O país já se move em modo de eleições presidenciais de 2022. As eleições municipais deste ano deverão ser meros lances táticos tendo em conta a estratégia de acumulação de forças para 2022.
As mudanças na política brasileira foram profundas na última década, acompanhando as tendências mundiais de fortalecimento da direita. A hegemonia da social democracia na política brasileira deu mostra de esgotamento após os governos FHC e Lula, quando foram produzidos bons resultados sociais. Mas a democracia, também aqui, foi colocada em questão devido ao baixo nível de suas entregas à sociedade, principalmente de serviços públicos de qualidade.
Os brasileiros estavam cansados da crise econômica, dos escândalos de corrupção e da insegurança pessoal e social. Bolsonaro obteve apoio de eleitores de diversas classes sociais, esperançosos de que o presidente iria impor a ordem, proteger os “cidadãos de bem” da delinquência, defender os valores da família tradicional e colocar fim aos escândalos da corrupção.
Segundo a professora Esther Solano, os eleitores de Bolsonaro tinham em comum um sentimento de rejeição da política. “É um voto de frustração, de cansaço e inclusive de desabafo contra a política. Representa aquela ideia de politização da antipolítica, que o Bolsonaro captou tão bem, transformando esse mal-estar e o descontentamento num grande capital eleitoral”.
É nesse contexto que Bolsonaro se elegeu presidente. Venceu no segundo turno com 55,13% dos votos válidos. Considerando o total de brasileiros aptos a votar, Bolsonaro obteve apoio de apenas quatro em cada dez eleitores, os outros seis se dispersaram entre Haddad, abstenções, brancos e nulos. Esse é o tamanho real da sua legítima vitória.
O eleitor típico de Bolsonaro, era masculino, com formação universitária, de classe social alta, morava na região Sul e era evangélico.
Colocando em curso as suas fragmentadas propostas, o governo esbarrou em imensas dificuldades de articulação política e de capacidade de governo.

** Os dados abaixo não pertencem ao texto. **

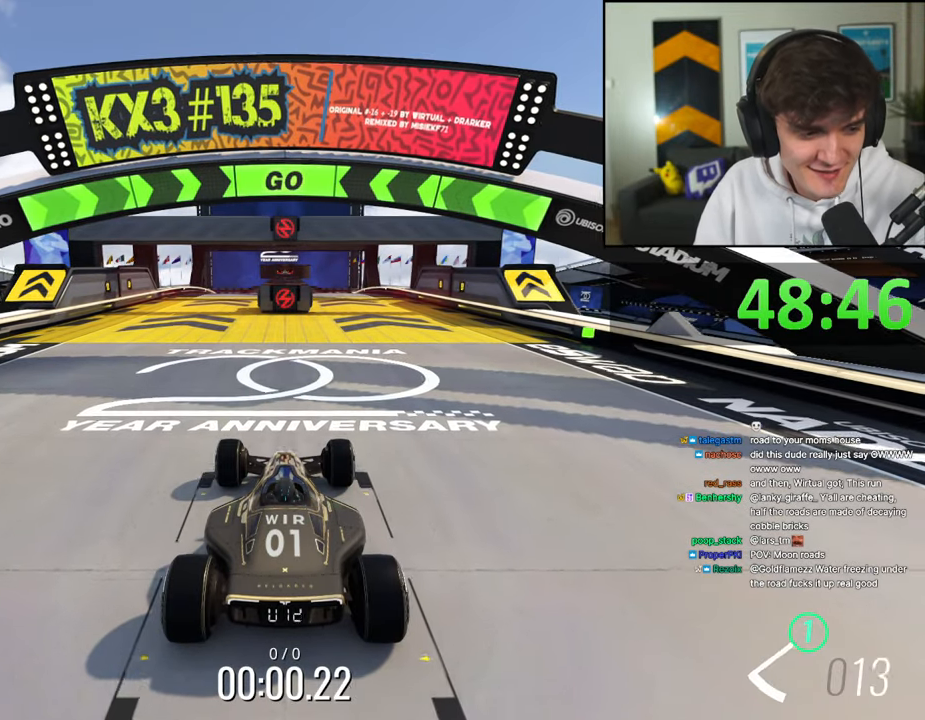
{"keys": ["right", "up"], "events": [[34, "right", "down"]]}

O grande projeto de “tremendo liberalismo” costurado pelo ministro Paulo Guedes, foi encontrando resistência dos outros poderes e da sociedade. O que foi feito, deveu-se muito mais ao protagonismo do Congresso, que das iniciativas do governo. A baixa qualidade do governo foi se revelando em resultados pífios e condução política desastrosa. Com uma oposição fraca, Bolsonaro foi se tornando o maior adversário de si mesmo. A epidemia de Covid-19 foi uma pá de cal na sua gestão, pelos seus custos humanos e econômicos. Bolsonaro agora deve administrar apenas a sua sobrevivência política até as eleições de 2022.
Pesquisa recente do Ibope (julho) mostra que seu apoiador típico ainda é muito parecido com o que o elegeu. É homem, mora na região Sul, tem meia idade, ensino fundamental, renda alta e é evangélico. Sua oposição típica é mulher, mora na região Sudeste, é jovem, tem ensino superior, renda média e é católica. A mudança perceptível, ao longo do mandato, foi a perda do eleitorado de formação superior. Possivelmente o negacionismo da ciência tenha lhe custado esse preço.
Mesmo lhe tendo sido arrancado a contragosto, o vale-vírus de R$ 600,00, lhe deu algum fôlego, enquanto durar. Ele quer transformá-lo, junto com vários outros benefícios, em Renda Brasil. Talvez isso possa acenar com avanços no seu eleitorado, principalmente na região Nordeste, que lhe é hostil, mas grande parte dos analistas preveem dificuldades financeiras para a sua implantação.
Assim, vamos caminhando para as eleições presidenciais de 2022, para a qual ele ainda é, no momento, o grande favorito, principalmente por falta de opções de opositores competitivos.
Ninguém sabe como isso terminará. Se o país for castigado com a sua reeleição, ele que já entregou a sua promessa de acabar com o horário de verão, talvez possa cumprir outras pendências, como o fim da urna-eletrônica, a substituição da tomada de três pinos, e a anulação do acordo ortográfico.